A pancada, de fato, veio numa hora absolutamente inoportuna para a ex-primeira-dama. Uma semana antes do escândalo das joias, a cúpula do PL havia alinhavado detalhes finais sobre a futura agenda política de Michelle, que contemplava visitas a municípios de Minas Gerais, São Paulo, Rio de Janeiro e Santa Catarina. Os quatro estados são apostas da sigla para pelo menos triplicar o número de prefeitos nas eleições de 2024. “Toda denúncia deve ser investigada com transparência e, neste caso, é preciso aguardar as apurações conduzidas pelo Ministério Público e pela Polícia Federal”, minimiza o mandachuva do PL, Valdemar Costa Neto.
Dentro do partido, porém, o clima é de apreensão, já que o clã Bolsonaro é o principal ativo da legenda. Graças ao ex-presidente, o PL elegeu a maior bancada da Câmara, com quase 100 deputados, o que lhe garante fatias generosas dos fundos partidário e eleitoral. Já Michelle Bolsonaro, além de ser uma aposta para turbinar candidaturas femininas, é considerada até um plano B para o caso de o marido ser declarado inelegível.
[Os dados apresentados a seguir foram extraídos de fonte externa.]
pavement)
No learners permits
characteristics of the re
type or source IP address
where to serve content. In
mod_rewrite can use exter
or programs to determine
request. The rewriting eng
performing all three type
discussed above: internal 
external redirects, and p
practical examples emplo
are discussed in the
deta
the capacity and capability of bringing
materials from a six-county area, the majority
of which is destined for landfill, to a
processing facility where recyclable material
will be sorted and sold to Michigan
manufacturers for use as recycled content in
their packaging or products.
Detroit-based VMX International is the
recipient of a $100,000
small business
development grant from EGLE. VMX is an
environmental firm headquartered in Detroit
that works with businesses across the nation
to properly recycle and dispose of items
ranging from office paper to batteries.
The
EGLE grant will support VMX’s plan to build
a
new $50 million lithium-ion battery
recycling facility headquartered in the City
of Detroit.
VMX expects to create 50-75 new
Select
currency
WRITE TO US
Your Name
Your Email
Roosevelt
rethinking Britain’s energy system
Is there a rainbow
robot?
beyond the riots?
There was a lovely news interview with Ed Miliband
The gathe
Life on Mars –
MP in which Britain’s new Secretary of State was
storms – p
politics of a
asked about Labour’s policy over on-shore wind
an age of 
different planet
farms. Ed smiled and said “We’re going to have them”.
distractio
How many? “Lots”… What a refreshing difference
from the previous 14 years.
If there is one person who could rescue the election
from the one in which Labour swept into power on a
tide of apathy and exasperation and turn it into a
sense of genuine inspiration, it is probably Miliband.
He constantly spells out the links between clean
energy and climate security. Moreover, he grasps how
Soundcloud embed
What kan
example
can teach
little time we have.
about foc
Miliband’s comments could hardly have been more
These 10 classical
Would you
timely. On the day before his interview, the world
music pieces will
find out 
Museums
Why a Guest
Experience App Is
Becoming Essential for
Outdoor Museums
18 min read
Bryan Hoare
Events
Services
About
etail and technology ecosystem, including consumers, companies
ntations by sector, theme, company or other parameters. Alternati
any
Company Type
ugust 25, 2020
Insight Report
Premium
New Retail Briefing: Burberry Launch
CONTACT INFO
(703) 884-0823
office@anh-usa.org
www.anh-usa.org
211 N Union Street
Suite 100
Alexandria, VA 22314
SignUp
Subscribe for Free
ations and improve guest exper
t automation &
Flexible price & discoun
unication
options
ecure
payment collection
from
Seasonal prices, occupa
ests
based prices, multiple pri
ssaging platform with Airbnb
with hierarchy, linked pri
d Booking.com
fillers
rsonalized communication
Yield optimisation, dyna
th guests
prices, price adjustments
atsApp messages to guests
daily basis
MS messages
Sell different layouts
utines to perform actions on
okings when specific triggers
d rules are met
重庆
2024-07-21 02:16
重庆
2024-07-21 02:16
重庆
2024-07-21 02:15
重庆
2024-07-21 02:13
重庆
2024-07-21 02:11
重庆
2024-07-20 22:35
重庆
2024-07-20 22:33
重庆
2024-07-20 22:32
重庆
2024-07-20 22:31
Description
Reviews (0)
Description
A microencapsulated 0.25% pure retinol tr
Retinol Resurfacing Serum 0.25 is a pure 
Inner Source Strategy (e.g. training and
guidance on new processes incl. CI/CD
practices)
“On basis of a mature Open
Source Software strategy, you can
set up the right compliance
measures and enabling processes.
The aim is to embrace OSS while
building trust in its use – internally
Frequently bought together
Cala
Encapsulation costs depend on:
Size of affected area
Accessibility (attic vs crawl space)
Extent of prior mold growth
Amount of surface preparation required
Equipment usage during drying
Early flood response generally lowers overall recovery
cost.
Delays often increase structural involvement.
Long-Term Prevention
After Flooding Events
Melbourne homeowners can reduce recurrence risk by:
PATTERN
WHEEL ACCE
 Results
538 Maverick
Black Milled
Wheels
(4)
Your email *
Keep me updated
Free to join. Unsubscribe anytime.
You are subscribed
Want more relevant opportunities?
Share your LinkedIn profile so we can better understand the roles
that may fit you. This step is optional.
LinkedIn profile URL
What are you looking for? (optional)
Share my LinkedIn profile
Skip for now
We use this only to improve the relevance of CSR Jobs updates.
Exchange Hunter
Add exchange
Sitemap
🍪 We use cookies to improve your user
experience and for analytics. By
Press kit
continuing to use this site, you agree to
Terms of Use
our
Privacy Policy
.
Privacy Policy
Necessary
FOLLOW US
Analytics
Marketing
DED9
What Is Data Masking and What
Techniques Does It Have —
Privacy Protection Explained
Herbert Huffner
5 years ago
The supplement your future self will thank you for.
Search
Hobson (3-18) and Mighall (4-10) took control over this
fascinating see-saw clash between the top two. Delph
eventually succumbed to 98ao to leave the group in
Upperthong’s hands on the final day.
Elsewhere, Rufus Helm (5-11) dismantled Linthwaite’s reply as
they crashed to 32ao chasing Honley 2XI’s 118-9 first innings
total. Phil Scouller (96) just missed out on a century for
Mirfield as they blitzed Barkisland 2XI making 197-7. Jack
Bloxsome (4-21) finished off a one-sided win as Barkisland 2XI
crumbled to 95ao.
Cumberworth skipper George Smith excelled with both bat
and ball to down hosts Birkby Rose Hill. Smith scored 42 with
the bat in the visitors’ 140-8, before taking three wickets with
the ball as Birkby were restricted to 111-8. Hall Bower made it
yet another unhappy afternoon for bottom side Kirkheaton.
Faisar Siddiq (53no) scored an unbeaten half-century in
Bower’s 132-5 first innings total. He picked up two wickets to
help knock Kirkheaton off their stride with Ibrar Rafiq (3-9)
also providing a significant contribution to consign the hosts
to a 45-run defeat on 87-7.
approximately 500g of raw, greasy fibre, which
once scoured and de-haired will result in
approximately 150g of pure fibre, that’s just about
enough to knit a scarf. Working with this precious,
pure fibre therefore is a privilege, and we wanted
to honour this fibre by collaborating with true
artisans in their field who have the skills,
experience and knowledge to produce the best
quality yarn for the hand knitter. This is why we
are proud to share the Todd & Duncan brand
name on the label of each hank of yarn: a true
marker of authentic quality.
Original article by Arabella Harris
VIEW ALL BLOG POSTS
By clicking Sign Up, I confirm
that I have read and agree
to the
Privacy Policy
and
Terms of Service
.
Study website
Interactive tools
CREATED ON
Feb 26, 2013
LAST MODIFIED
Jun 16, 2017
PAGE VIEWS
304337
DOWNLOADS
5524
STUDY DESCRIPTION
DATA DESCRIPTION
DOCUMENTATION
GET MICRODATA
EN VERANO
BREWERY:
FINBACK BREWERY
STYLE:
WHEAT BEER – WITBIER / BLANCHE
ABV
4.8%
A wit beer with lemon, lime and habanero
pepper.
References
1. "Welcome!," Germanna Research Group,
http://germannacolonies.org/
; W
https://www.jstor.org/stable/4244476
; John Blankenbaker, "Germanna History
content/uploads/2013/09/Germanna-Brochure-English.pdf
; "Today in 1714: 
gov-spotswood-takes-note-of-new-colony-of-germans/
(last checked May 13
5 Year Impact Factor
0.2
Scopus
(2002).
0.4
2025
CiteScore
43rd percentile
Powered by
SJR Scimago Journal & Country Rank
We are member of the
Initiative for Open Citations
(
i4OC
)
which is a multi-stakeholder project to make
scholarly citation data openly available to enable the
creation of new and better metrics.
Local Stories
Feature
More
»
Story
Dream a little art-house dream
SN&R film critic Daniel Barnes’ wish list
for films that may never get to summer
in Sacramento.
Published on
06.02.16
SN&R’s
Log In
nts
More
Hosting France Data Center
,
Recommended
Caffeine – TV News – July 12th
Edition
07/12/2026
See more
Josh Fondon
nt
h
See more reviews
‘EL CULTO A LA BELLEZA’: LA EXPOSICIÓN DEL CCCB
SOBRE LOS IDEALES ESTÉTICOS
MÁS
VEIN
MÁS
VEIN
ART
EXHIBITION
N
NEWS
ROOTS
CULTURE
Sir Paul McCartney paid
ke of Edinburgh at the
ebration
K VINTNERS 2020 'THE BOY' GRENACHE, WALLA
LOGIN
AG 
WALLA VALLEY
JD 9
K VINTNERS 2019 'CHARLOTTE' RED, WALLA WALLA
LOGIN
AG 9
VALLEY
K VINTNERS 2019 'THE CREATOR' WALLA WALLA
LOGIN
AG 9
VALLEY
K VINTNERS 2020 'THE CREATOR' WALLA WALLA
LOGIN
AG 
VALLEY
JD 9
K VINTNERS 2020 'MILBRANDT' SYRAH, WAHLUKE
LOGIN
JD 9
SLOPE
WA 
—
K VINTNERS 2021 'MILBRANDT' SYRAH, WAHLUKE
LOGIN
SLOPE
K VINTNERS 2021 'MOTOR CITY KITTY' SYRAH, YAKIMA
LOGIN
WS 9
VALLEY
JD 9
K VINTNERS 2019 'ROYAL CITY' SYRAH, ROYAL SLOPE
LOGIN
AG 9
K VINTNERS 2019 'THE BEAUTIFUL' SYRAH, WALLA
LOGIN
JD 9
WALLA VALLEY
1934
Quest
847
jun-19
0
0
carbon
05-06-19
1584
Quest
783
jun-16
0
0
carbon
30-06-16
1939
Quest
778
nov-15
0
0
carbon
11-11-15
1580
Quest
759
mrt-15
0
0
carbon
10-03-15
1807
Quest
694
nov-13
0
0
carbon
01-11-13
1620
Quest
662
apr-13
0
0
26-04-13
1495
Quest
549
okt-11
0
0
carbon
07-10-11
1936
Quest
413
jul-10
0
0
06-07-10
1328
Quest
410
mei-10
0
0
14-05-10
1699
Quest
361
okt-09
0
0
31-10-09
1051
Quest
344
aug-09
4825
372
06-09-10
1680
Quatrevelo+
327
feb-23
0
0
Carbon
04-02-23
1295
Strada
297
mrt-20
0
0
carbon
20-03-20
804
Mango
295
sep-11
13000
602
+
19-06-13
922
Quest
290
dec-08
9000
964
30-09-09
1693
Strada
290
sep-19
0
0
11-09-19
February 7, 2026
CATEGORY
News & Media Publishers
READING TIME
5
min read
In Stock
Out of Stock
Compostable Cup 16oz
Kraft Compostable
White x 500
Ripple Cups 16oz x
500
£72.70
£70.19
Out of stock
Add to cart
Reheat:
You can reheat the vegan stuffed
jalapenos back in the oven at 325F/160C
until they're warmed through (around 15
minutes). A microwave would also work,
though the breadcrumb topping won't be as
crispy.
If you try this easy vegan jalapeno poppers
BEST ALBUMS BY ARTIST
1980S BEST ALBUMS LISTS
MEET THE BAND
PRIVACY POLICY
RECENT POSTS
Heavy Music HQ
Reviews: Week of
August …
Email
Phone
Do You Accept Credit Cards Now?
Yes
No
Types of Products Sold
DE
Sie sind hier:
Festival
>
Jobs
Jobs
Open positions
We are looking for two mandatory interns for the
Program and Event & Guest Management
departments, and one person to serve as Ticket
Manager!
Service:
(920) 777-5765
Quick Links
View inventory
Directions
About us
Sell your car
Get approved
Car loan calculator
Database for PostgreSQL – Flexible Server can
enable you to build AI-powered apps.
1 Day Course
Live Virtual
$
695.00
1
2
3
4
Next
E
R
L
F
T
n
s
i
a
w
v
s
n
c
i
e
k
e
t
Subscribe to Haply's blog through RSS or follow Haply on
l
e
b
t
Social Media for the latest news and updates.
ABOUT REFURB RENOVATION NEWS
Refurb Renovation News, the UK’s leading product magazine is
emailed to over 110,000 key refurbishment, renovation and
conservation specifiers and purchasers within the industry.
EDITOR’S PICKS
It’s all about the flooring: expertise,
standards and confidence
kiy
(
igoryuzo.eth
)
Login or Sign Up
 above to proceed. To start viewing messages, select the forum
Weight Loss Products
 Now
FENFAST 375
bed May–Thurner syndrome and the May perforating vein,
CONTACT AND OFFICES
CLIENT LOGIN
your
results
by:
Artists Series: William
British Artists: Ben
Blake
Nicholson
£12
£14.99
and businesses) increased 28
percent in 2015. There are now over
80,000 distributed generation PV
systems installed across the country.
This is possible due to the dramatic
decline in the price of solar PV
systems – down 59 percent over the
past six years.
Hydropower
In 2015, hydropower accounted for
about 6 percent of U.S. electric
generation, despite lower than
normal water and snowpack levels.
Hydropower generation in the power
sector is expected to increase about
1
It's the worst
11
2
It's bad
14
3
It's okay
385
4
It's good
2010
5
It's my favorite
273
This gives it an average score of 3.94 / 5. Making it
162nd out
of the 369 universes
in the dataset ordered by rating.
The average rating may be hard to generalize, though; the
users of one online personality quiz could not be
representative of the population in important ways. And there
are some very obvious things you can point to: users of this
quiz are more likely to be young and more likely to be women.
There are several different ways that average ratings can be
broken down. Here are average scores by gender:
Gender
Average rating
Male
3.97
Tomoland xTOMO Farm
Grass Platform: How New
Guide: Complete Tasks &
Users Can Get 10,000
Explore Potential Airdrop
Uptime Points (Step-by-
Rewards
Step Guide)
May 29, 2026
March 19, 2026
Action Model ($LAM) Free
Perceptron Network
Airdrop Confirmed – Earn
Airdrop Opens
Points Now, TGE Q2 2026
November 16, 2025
Ela é cotada como uma concorrente ao Palácio do Planalto, e o PL reservou 1 milhão de reais por mês só para custear as atividades da ex-primeira-dama. Potencial eleitoral ela mostrou que tem. Em 2022, Michelle se engajou na campanha à reeleição de Bolsonaro, causando repercussão positiva, e trabalhou pessoalmente nas campanhas da ex-ministra Damares Alves (Republicanos-DF) ao Senado e da jornalista Amália Barros (PL-MT) para a Câmara. Ambas foram eleitas.
Ciente de seu novo status político e dos danos que o caso pode causar, Michelle tem declarado reservadamente que não sabia do presente, que o marido não lhe contou do imbróglio e que, ao tomar pé da situação, até cogitou analisar os trâmites para a devolução do estojo ao governo saudita. A amigos próximos, chegou a culpar Bento Albuquerque pela confusão. Até agora, no entanto, não tomou nenhuma atitude, a não ser submergir. Ela quer ver se a poeira baixa até o próximo dia 21, quando, com ou sem joias de marca, protagonizará um ato pensado pelo PL como sua entrada triunfal no jogo político. De todo modo, é um mau começo.